In tribunale è stato chiamato anche il geologo Priamo Farci che raccontò del “rilevamento di materiale inquinante nelle falde acquifere”. E aggiunse: “Quella del poligono militare è una zona ricca di sorgenti e fiumi, quindi non adatta allo svolgimento di attività militari, anche per la presenza di diversi centri abitati nelle vicinanze”. In quella stessa udienza dello scorso febbraio venne citato come teste anche il sovrintendente capo della Polizia. Nino Lecca, in servizio nella Squadra sommozzatori di Olbia, il quale riferì di missili esplosi, bombe e altri rottami militari risalenti verosimilmente all’attività addestrativa e da me anche fotografati nell’area marina di fronte alla spiaggia di Murtas”.

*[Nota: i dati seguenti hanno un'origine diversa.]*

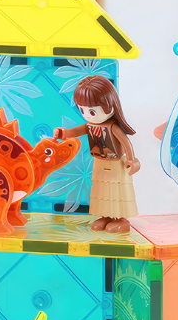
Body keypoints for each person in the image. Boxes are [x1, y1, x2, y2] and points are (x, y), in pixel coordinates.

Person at [54, 75, 140, 233]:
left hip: (117, 164)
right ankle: (106, 216)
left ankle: (121, 220)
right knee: (102, 190)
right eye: (82, 110)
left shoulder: (114, 127)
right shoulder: (91, 125)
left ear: (110, 104)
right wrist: (63, 133)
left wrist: (132, 160)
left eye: (92, 111)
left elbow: (126, 143)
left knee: (116, 191)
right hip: (100, 162)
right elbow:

La presenza di materiale bellico è stata richiamata anche in un’altra udienza, a settembre 2017. A parlare di “discarica a cielo aperto” l’ispettore forestale Luigi Lai. Al giudice mostrò anche diverso materiale fotografico nel quale si potevano vedere “razzi, proiettili, bossoli deformati e carri armati, ma anche crateri e fosse che venivano utilizzati per smaltire munizioni e ordigni obsoleti”.

La presenza di pezzi missili e armi è stata denunciata durante il processo pure dal consulente tecnico d’ufficio, Stefano Corrias, chiamato nel 2011 dalla Procura di Lanusei ad analizzare lo specchio d’acqua di Capo San Lorenzo, adiacente alla zona militare del poligono. L’esperto raccontò di “tantissimi detriti e oggetti vari sparsi sul fondale in una area vasta indefinita“. Corrias ha riferito dell’esito dei suoi esami lo scorso gennaio.

Il processo continua il 7 giugno, con altri due testimoni. E al momento il quadro che si sta delineando sembra lasciare pochi dubbi sugli effetti dell’attività militare al confine tra Sarrabus e Ogliastra.